= Irwin Entertainment =

American television production company

Irwin Entertainment, Inc. is a television production company founded in 2004 by John Irwin. The company is based in Los Angeles, California, and produces entertainment programming that are either scripted, live, or reality television.

== Productions ==

=== VH1 ===
Irwin Entertainment produced a past VH1 reality series about addiction, seasons 1-7 of Celebrity Rehab with Dr. Drew starring Drew Pinsky, Celebrity Rehab with Dr. Drew Reunion Special (2008) and 2 seasons of Sober House (2009). Irwin Entertainment also produced Couples Therapy, the 6th season of which aired during the fall of 2015 on VH1.

Irwin Entertainment produced the documentary series, Make or Break: The Linda Perry Project, with singer, songwriter, and producer Linda Perry, and showcases her Hollywood studio and her process of re-launching her record label. The series also shows her mentoring a group of young artists. Make or Break: The Linda Perry Project aired during the summer of 2014. The series was nominated for the 2014 GLAAD Award for Outstanding Reality Program.

Irwin Entertainment also produced the series Family Therapy with Dr. Jenn. The series shows five celebrity families as they partake in three weeks of family therapy.

John Irwin and Irwin Entertainment also produced NBC's Must See TV: A Tribute to James Burrows, which premiered to over 5.5 million viewers on February 21, 2016. Cast members from programs such as Friends, Cheers, Frasier, Will & Grace, Taxi, The Big Bang Theory, Mike & Molly, and Two and a Half Men participated in the show.

=== NBC ===
For NBC, the company produced Blake Shelton's Not so Family Christmas, a scripted comedy variety special that aired on December 3, 2012. The variety special won the 2014 WGA Award in the "Comedy/Variety – Music, Awards, Tributes – Specials" category. For his second consecutive year (Dec. 2013, Dec. 2014) John Irwin produced NBC's New Year's Eve with Carson Daly.

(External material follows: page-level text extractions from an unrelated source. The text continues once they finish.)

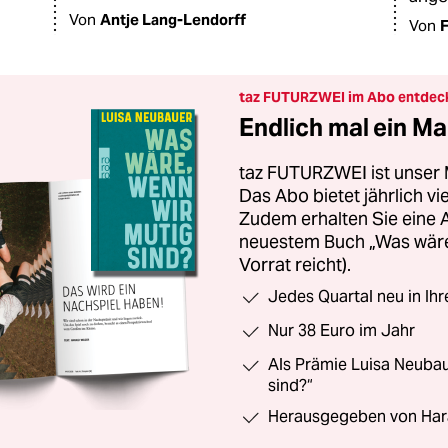
Von
Antje Lang-Lendorff
Von
F
taz FUTURZWEI im Abo entdec
Endlich mal ein Ma
taz FUTURZWEI ist unser 
Das Abo bietet jährlich v
Zudem erhalten Sie eine
neuestem Buch „Was wäre,
Vorrat reicht).
Jedes Quartal neu in Ih
Nur 38 Euro im Jahr
Als Prämie Luisa Neubau
sind?“
Herausgegeben von Har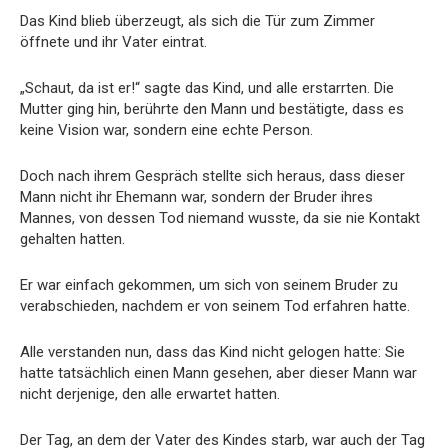
Das Kind blieb überzeugt, als sich die Tür zum Zimmer
öffnete und ihr Vater eintrat.
„Schaut, da ist er!“ sagte das Kind, und alle erstarrten. Die
Mutter ging hin, berührte den Mann und bestätigte, dass es
keine Vision war, sondern eine echte Person.
Doch nach ihrem Gespräch stellte sich heraus, dass dieser
Mann nicht ihr Ehemann war, sondern der Bruder ihres
Mannes, von dessen Tod niemand wusste, da sie nie Kontakt
gehalten hatten.
Er war einfach gekommen, um sich von seinem Bruder zu
verabschieden, nachdem er von seinem Tod erfahren hatte.
Alle verstanden nun, dass das Kind nicht gelogen hatte: Sie
hatte tatsächlich einen Mann gesehen, aber dieser Mann war
nicht derjenige, den alle erwartet hatten.
Der Tag, an dem der Vater des Kindes starb, war auch der Tag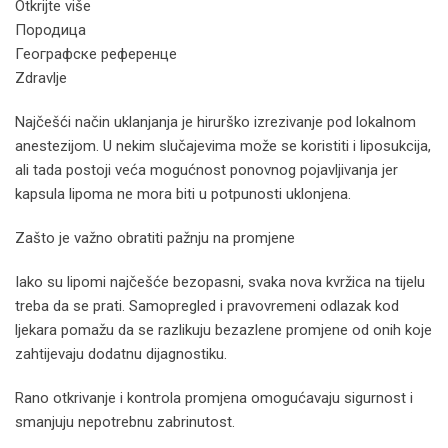
Otkrijte više
Породица
Географске референце
Zdravlje
Najčešći način uklanjanja je hirurško izrezivanje pod lokalnom
anestezijom. U nekim slučajevima može se koristiti i liposukcija,
ali tada postoji veća mogućnost ponovnog pojavljivanja jer
kapsula lipoma ne mora biti u potpunosti uklonjena.
Zašto je važno obratiti pažnju na promjene
Iako su lipomi najčešće bezopasni, svaka nova kvržica na tijelu
treba da se prati. Samopregled i pravovremeni odlazak kod
ljekara pomažu da se razlikuju bezazlene promjene od onih koje
zahtijevaju dodatnu dijagnostiku.
Rano otkrivanje i kontrola promjena omogućavaju sigurnost i
smanjuju nepotrebnu zabrinutost.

The company also produced the first season of A Little Late with Lilly Singh, a late-night talk show.

=== Other productions ===
For Spike (TV network), Irwin Entertainment produced Coaching Bad with retired two-time Super Bowl Champion and Super Bowl MVP Ray Lewis, who participated as a mentor to youth coaches from around the United States. The eight-episode series premiered in January 2015 and followed Ray Lewis along with anger management specialist Dr. Christian Conte as they put nine coaches through an anger management program to change their way of coaching. The coaches, who came from a variety of different sports from all around the country, move into a coaching center in Los Angeles for retraining and reconditioning.

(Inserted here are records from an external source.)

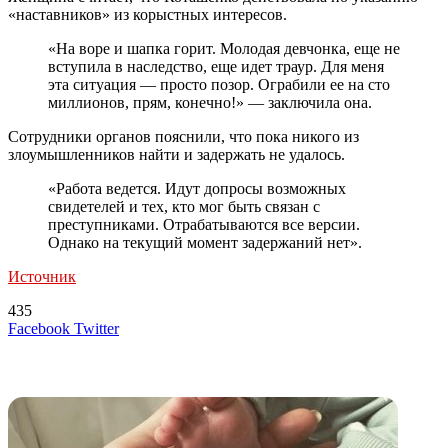
«наставников» из корыстных интересов.
«На воре и шапка горит. Молодая девчонка, еще не
вступила в наследство, еще идет траур. Для меня
эта ситуация — просто позор. Ограбили ее на сто
миллионов, прям, конечно!» — заключила она.
Сотрудники органов пояснили, что пока никого из
злоумышленников найти и задержать не удалось.
«Работа ведется. Идут допросы возможных
свидетелей и тех, кто мог быть связан с
преступниками. Отрабатываются все версии.
Однако на текущий момент задержаний нет».
Источник
435
LinkedIn
Tumblr
Reddit
Вконтакте
Одноклассники
Skype
Messenger
Messenger
WhatsApp
Telegram
Viber
Line
Поделиться
Печатать
Facebook
Twitter
через
электронную
Похожие радио
почту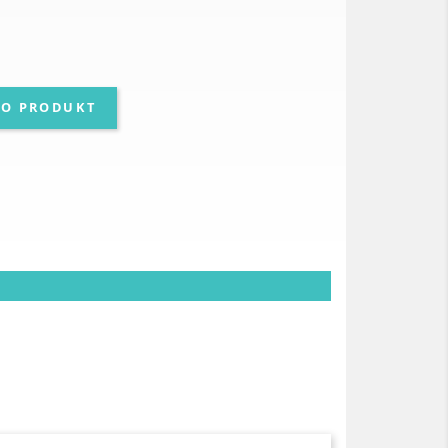
 O PRODUKT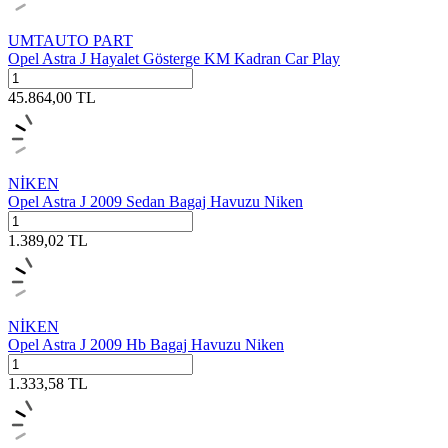
UMTAUTO PART
Opel Astra J Hayalet Gösterge KM Kadran Car Play
45.864,00
TL
NİKEN
Opel Astra J 2009 Sedan Bagaj Havuzu Niken
1.389,02
TL
NİKEN
Opel Astra J 2009 Hb Bagaj Havuzu Niken
1.333,58
TL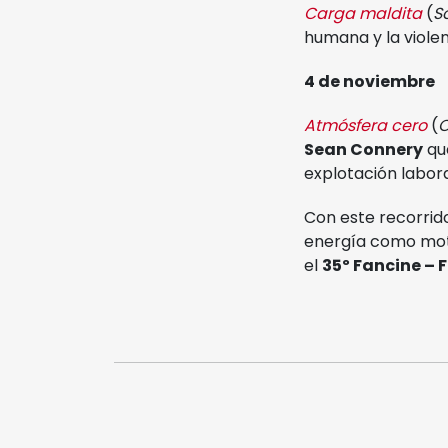
Carga maldita
(
S
humana y la viole
4 de noviembre
Atmósfera cero
(
O
Sean Connery
que
explotación laboral
Con este recorrid
energía como motor
el
35º Fancine –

Irwin has produced comedy specials with Nikki Glaser, Kevin Hart, David Spade, Daniel Tosh, John Mulaney, Artie Lange, Neal Brennan, Chris D'Elia, Steve Rannazzisi, Anthony Jeselnik, Nick Swardson, Norm Macdonald, Hannibal Buress, Tracy Morgan, Patton Oswalt, Trevor Noah, Nate Bargatze, Demetri Martin, Chris Hardwick, Patrice O'Neil, and Todd Barry.

Irwin Entertainment has also produced All Jacked Up, a series on CMT hosted by actor C. Thomas Howell. All Jacked Up is about stunts, sports, events and people from around the country, with each episode airing for 30 minutes.

==John Irwin==

John Irwin founded the company after producing several other television programs and specials. Irwin spent four years producing Late Night with Conan O'Brien, two years as a producer for MADtv, and five years as Vice President of Development and Production for Lorne Michaels's Broadway Video.

Irwin Entertainment was also involved in the production of CMT's Barely Famous with The Warren Brothers, and other HBO productions, including Down and Dirty with Jim Norton, Brave New Voices, several comedy specials including Jim Norton - Monster Rain, D.L Hughley – Unapologetic, Dave Attell – Captain Miserable and Bob Saget - That Ain't Right.